Archive for June, 2009

Lefty laid low by loneliness

June 29, 2009

TONY
“My friend Lefty died on Thursday last week. You know, he’s the one who was homeless and was in front of the Beer Store over on Dundas. Man, there were tears that came to my eyes when I heard about him. I want to pass on my sincerest condolences to everyone in his family. You know, in a way, Lefty died from loneliness.”

……..
Addendum (July 8): Tony found a great article about Lefty in the Toronto Star of July 5th.

That road not taken

June 25, 2009

Climate_Change_Science_and_Economics - june 25 2009

PHILIP
“Where were you yesterday?  I thought you said you were going to be here.”

TONY
“I was down at St. Joe’s with heat stroke …. one minute I’m crossing that overpass, the next I remember was being in the ambulance. The paramedic told me they found me on the sidewalk, which was good since I’d have been run over if I’d been on the road.”

Flower power

June 23, 2009

Tony with carnation - June 23 2009

TONY
“Hey Phil, look what a lady just gave me. Nice, eh?”

Why

June 17, 2009

billiards - June 17 2009

PHILIP
“Would you say that you’ve ended up homeless because of your own decisions?”

TONY
“Sure but we all know that I’m making some big simplifications when I say that. Even with me, things can get pretty complicated, if you know what I mean.”

Eye of the beholder

June 16, 2009

Double_slit_x-ray_simulation_trans-long_05000_eV - June 16 2009

TONY
“I feels like summer today.”

Just doing his job

June 15, 2009

The muzzling regs - June 15 2009

TONY
“I got myself another ticket last night.  I was in the park over at Sorauren and since I hadn’t slept in two nights I fell asleep and the next thing I know someone’s shaking my shoulder and it’s a cop. He even knows my name and he tells me the woman in one of the apartments was complaining about the noise which I guess she meant that I must have been snoring or something. The junior guy tells me she’s a real complainer but they had to give me a ticket anyway. I made sure they understood that they were just doing their jobs as far as I was concerned. I made sure the sergeant heard it too.”

PHILIP
“You’re amazing.”

Mercury rising

June 11, 2009

Queen-Rock-Group-Freddie - June 11 2009

PHILIP
“I watched Queen singing Bohemian Rhapsody on YouTube this morning. It was pretty cool.”

TONY
“That guy Freddie Mercury, he was a weirdo but his group was the greatest,  you know.”

PHILIP
“Aren’t you going to ask me what YouTube is?

TONY
“Well I already know what YouTube is.”

The tool of hard-knocks

June 4, 2009

MustangCircus Linament -- June 4 2009

TONY
“Did I ever tell you about my friend where his wife smacked him in the head with a rolling pin? I probably did but it’s a good one so I’ll tell you again …

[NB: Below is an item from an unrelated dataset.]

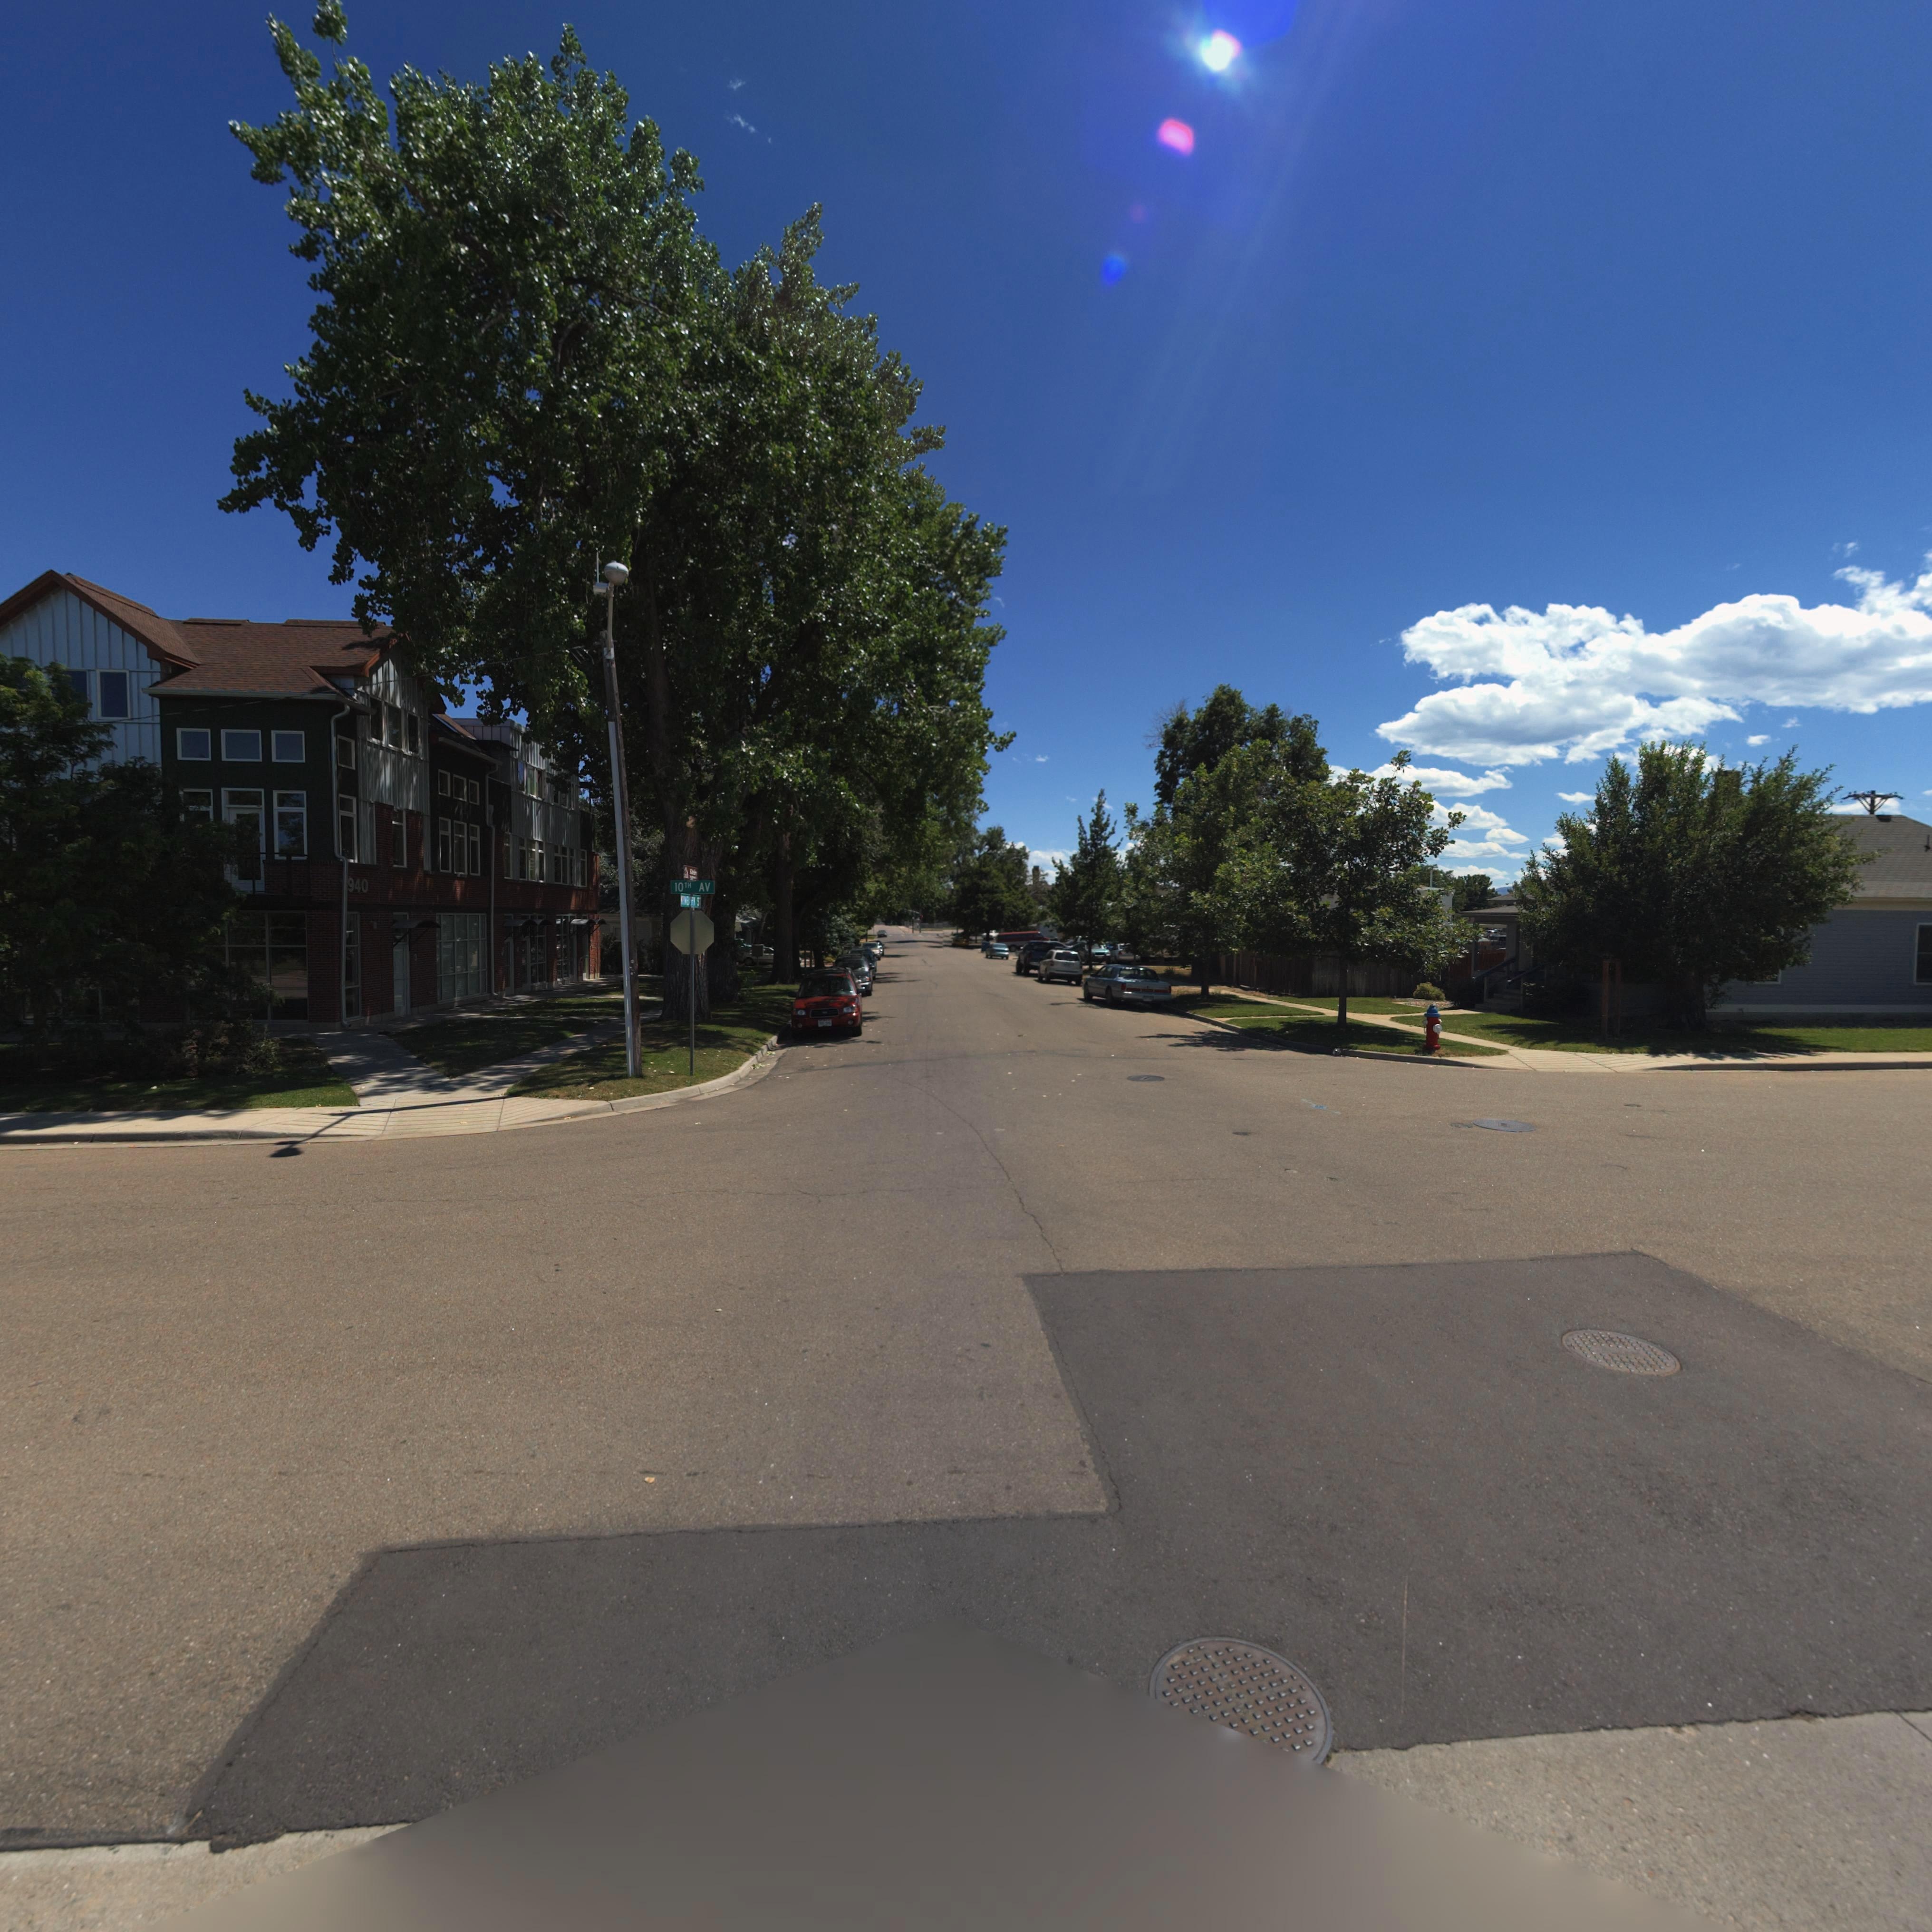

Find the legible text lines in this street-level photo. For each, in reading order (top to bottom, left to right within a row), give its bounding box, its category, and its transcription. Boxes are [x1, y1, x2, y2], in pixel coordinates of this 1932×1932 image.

[347, 877, 369, 893] StreetNumber: 940
[675, 882, 710, 892] StreetName: 10TH AV
[680, 895, 701, 907] StreetName: ***BARK ST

“They’d never even been angry with each other before then and they’d been married for eight years. And then she hits with a rolling pin, one day, and I’ll tell you now, he deserved if you ask me. And so he gets taken to the hospital where you know, he can’t even recognize me, his buddy. He got better eventually but it was scary for everybody, if you know what I mean.”

PHILIP
“What about his wife, what did she do then?”

TONY
“She was just balling her eyes out right there in the hospital room. I don’t think she’ll ever use a rolling pin again, even for baking, if you know what I mean.”

This morning, Tony got the chair

June 2, 2009

Tony unlocking his chair - June 2 2009

PHILIP
“Oh, so this is where you’re keeping your new chair. Looks like the lock is tougher than the chair.”

TONY
“You bet it is. Y’see, if someone tries to pinch it, they’ll just destroy the chair, so what’s the point, if you know what I mean.”